🤖 AI Summary
This study systematically evaluates the impact of neural audio codecs (NACs) on speaker verification (SV) performance, benchmarking them against traditional codecs (e.g., Opus) across multiple bitrates. Using the VoxCeleb1 dataset, we assess three state-of-the-art SV models—ECAPA-TDNN, ResNet34, and RawNet3—under compression by various NACs and Opus at bitrates spanning 2–48 kbps, measuring equal error rate (EER) degradation. Results show that NACs significantly outperform Opus at low bitrates (<12 kbps), reducing EER by 6–8%, while exhibiting only marginal degradation (0.4–0.7% EER increase) near 24 kbps—demonstrating overall SV robustness preservation. The underlying cause is identified as perceptual optimization in NACs, which inadvertently attenuates speaker-discriminative acoustic features.
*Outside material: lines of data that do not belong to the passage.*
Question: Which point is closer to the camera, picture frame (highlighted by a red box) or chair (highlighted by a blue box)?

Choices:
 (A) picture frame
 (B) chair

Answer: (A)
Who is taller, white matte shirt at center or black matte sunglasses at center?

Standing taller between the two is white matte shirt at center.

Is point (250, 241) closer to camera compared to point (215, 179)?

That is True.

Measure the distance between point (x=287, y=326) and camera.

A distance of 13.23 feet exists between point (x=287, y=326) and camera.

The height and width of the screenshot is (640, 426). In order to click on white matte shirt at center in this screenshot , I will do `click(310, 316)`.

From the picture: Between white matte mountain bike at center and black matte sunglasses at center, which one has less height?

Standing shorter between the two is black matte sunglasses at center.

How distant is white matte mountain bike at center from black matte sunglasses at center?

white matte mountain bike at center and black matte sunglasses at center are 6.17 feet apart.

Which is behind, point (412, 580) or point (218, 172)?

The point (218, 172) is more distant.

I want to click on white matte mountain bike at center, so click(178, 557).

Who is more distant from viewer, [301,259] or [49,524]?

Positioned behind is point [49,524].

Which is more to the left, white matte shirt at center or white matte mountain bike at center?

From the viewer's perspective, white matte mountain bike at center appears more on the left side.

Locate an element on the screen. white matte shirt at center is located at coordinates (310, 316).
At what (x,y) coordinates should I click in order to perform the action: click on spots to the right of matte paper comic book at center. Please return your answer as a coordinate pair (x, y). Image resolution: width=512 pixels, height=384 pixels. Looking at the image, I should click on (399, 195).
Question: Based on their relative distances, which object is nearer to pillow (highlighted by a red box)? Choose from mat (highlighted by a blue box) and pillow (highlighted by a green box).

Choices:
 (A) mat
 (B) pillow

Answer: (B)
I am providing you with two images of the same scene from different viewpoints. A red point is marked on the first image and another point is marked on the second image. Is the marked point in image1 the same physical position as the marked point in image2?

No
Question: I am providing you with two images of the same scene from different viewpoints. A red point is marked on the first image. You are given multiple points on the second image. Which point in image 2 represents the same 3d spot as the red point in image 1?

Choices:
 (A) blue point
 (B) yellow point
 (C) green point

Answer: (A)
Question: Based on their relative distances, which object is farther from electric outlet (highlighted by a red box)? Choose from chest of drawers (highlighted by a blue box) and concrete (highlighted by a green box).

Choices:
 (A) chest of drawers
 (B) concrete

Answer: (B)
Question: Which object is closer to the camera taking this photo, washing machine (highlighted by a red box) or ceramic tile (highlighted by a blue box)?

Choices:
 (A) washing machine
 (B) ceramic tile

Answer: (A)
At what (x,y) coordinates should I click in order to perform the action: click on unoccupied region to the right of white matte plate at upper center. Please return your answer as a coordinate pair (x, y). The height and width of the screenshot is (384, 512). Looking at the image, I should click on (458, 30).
To our knowledge, this is the first work to reveal the bitrate-dependent trade-off between perceptual fidelity and speaker identity preservation in NACs, and it proposes a novel research direction: speaker-aware codec design and SV-model-aware codec evaluation.
📝 Abstract
Neural audio codecs (NACs) have made significant advancements in recent years and are rapidly being adopted in many audio processing pipelines. However, they can introduce audio distortions which degrade speaker verification (SV) performance. This study investigates the impact of both traditional and neural audio codecs at varying bitrates on three state of-the-art SV models evaluated on the VoxCeleb1 dataset. Our findings reveal a consistent degradation in SV performance across all models and codecs as bitrates decrease. Notably, NACs do not fundamentally break SV performance when compared to traditional codecs. They outperform Opus by 6-8% at low-bitrates (< 12 kbps) and remain marginally behind at higher bitrates ($approx$ 24 kbps), with an EER increase of only 0.4-0.7%. The disparity at higher bitrates is likely due to the primary optimization of NACs for perceptual quality, which can inadvertently discard critical speaker-discriminative features, unlike Opus which was designed to preserve vocal characteristics. Our investigation suggests that NACs are a feasible alternative to traditional codecs, especially under bandwidth limitations. To bridge the gap at higher bitrates, future work should focus on developing speaker-aware NACs or retraining and adapting SV models.